Breast cancer will be the first indication to yield results in earlier settings, with three studies recruiting second and third-line patients. Destiny-Breast02, Destiny-Breast03 and Destiny-Breast04 are all still recruiting, with first data expected in 2021, Astra confirmed to Vantage.
The ’04 study is particularly interesting as it selects patients with low Her2 expression. Earlier studies confirmed Enhertu’s effectiveness in these patients, who do not typically respond to existing Her2-targeted agents, and the drug’s developers have made much of its purported ability to extend the reach of Her2 targeting.
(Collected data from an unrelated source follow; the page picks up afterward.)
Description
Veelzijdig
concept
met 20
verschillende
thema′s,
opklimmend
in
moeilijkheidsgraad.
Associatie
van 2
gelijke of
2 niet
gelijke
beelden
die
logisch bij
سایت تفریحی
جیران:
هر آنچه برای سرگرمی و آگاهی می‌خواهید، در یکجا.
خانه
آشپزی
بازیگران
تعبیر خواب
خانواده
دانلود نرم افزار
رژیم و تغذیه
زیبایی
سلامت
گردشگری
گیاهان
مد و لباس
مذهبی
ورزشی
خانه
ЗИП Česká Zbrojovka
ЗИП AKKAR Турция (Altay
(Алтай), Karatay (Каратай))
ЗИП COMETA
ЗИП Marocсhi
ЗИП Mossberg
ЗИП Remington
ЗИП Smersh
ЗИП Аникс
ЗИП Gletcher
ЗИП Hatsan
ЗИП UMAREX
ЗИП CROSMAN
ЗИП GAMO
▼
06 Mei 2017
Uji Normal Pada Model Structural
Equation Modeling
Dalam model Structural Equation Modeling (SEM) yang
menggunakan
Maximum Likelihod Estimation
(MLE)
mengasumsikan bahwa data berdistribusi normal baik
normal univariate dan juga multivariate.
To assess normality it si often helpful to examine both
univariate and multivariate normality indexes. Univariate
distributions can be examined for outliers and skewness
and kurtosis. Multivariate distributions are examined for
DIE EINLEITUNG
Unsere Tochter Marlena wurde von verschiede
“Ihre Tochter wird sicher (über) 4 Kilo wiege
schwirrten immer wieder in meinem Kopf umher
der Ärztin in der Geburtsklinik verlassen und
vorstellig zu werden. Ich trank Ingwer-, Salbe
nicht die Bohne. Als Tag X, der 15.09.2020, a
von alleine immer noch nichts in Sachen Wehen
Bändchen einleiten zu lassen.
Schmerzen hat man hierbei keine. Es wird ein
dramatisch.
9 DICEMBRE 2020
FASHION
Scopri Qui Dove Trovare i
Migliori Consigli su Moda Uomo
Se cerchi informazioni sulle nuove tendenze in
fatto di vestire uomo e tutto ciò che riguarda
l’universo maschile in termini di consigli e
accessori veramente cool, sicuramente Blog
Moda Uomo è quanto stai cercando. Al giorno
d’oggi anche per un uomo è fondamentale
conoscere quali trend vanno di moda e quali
Still, it is notable that at Asco it was revealed that two exploratory cohorts of low Her2 expressers in Destiny-CRC01 had failed to respond to treatment.
Destiny-Gastric01 also stratified patients by Her2 expression, although these subgroups have yet to be detailed. Astrazeneca declined to share the results with Vantage, saying data would be presented at later medical meetings, and a spokesperson said the lack of signal in CRC01 should not be read through to other trials.
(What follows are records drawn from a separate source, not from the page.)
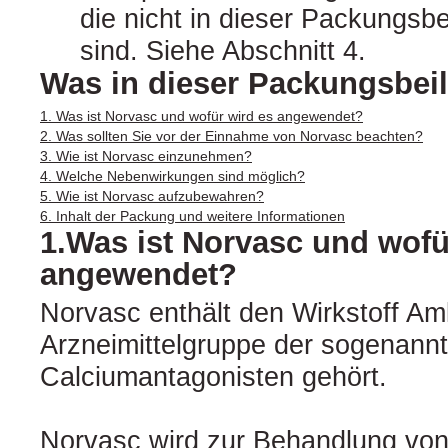
die nicht in dieser Packungsb
sind. Siehe Abschnitt 4.
Was in dieser Packungsbeil
1. Was ist Norvasc und wofür wird es angewendet?
2. Was sollten Sie vor der Einnahme von Norvasc beachten?
3. Wie ist Norvasc einzunehmen?
4. Welche Nebenwirkungen sind möglich?
5. Wie ist Norvasc aufzubewahren?
6. Inhalt der Packung und weitere Informationen
1.Was ist Norvasc und wofü
angewendet?
Norvasc enthält den Wirkstoff Aml
Arzneimittelgruppe der sogenann
Calciumantagonisten gehört.
Norvasc wird zur Behandlung vo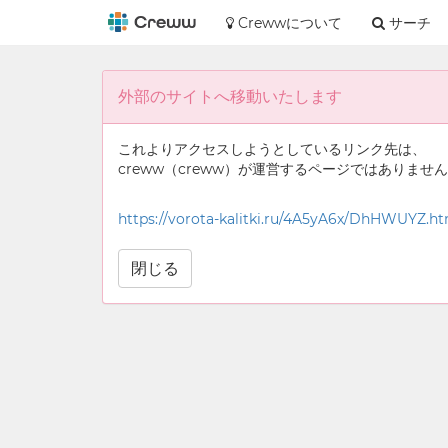
Crewwについて
サーチ
外部のサイトへ移動いたします
これよりアクセスしようとしているリンク先は、
creww（creww）が運営するページではありませ
https://vorota-kalitki.ru/4A5yA6x/DhHWUYZ.ht
閉じる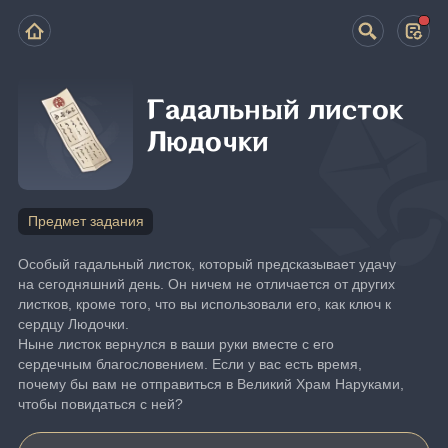
Гадальный листок
Людочки
Предмет задания
Особый гадальный листок, который предсказывает удачу 
на сегодняшний день. Он ничем не отличается от других 
листков, кроме того, что вы использовали его, как ключ к 
сердцу Людочки.
Ныне листок вернулся в ваши руки вместе с его 
сердечным благословением. Если у вас есть время, 
почему бы вам не отправиться в Великий Храм Наруками, 
чтобы повидаться с ней?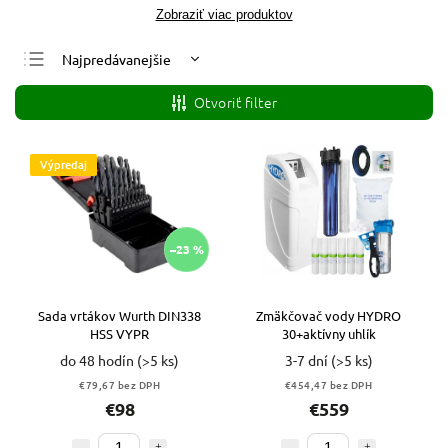
Zobraziť viac produktov
Najpredávanejšie
Najlacnejšie
Otvoriť filter
Najdrahšie
Abecedne
Výpredaj
–23 %
Sada vrtákov Wurth DIN338
Zmäkčovač vody HYDRO
HSS VYPR
30+aktívny uhlík
do 48 hodín
(>5 ks)
3-7 dní
(>5 ks)
€79,67 bez DPH
€454,47 bez DPH
€98
€559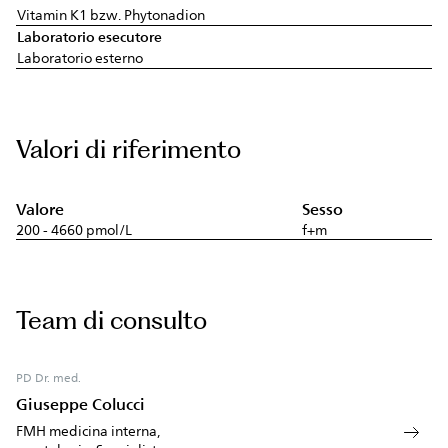
Vitamin K1 bzw. Phytonadion
Laboratorio esecutore
Laboratorio esterno
Valori di riferimento
Valore
Sesso
200 - 4660 pmol/L
f+m
Team di consulto
PD Dr. med.
Giuseppe Colucci
FMH medicina interna,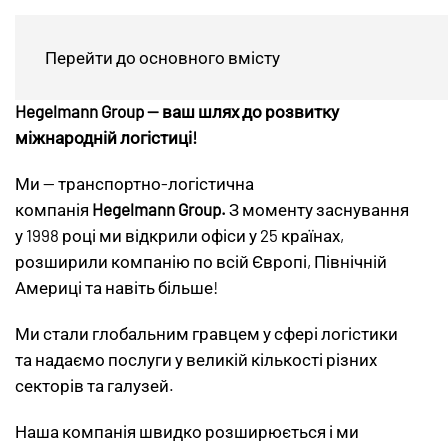
Менеджер ЗЕД
Перейти до основного вмісту
Hegelmann
Group — ваш
шлях
до
розвитку
міжнародній
логістиці!
Ми — транспортно-логістична
компанія
Hegelmann
Group.
З моменту заснування
у 1998 році ми відкрили офіси у 25 країнах,
розширили компанію по всій Європі, Північній
Америці та навіть більше!
Ми стали глобальним гравцем у сфері логістики
та надаємо послуги у великій кількості різних
секторів та галузей.
Наша компанія швидко розширюється і ми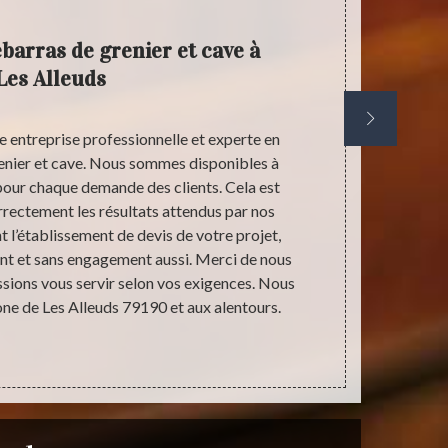
barras de grenier et cave à
Devis 
Les Alleuds
e entreprise professionnelle et experte en
Pourquoi faut
enier et cave. Nous sommes disponibles à
de grenier 
 pour chaque demande des clients. Cela est
préparation
orrectement les résultats attendus par nos
seulement à 
 l’établissement de devis de votre projet,
les résultats 
ent et sans engagement aussi. Merci de nous
il est prim
sions vous servir selon vos exigences. Nous
auprès d’un 
zone de Les Alleuds 79190 et aux alentours.
gratuit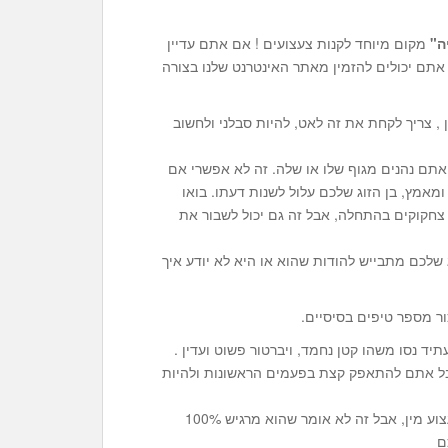
ה"
מקום מיוחד לקנות צעצועים ! אם אתם עדיין
אתם יכולים להזמין מאתר האינטרנט שלנו בצורה
ן , צריך לקחת את זה לאט, להיות סבלני ולחשוב
 אתם נהנים מגוף שלו או שלה. זה לא אפשרי אם
ומאמץ, בן הזוג שלכם עלול לשנות דעתו. בואו
ר צחקוקים בהתחלה, אבל זה גם יכול לשבור את
 שלכם מתבייש להודות שהוא או היא לא יודע איך
ר מספר טיפים בסיסיים.
ד נסו משהו קטן נחמד, ויברטור פשוט ועדין .
אבל אתם להתאפק קצת בפעמים הראשונות ולהיות
לדבר עם בן הזוג שלכם: בן הזוג עשויי להסכים להשתמש בצעצוע מין, אבל זה לא אומר שהוא מרגיש 100%
ם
On a post-Asco call Daiichi laid out an ambitious clinical programme for Enhertu, including 17 new clinical studies, encompassing first-line trials in breast, lung and gastric cancers. It seems that a low Her2 strategy is only being pursued in breast cancer, however.
Targeting low Her2 expressers is not Enhertu’s only USP, of course; the drug has elicited responses in patients who had failed on mechanistically similar agents. But with a side-effect profile already threatening to cap its potential, neither Astra and Daiichi, nor analysts defending sky-high sales forecasts, will want to see a trial like Destiny-Breast04 fail.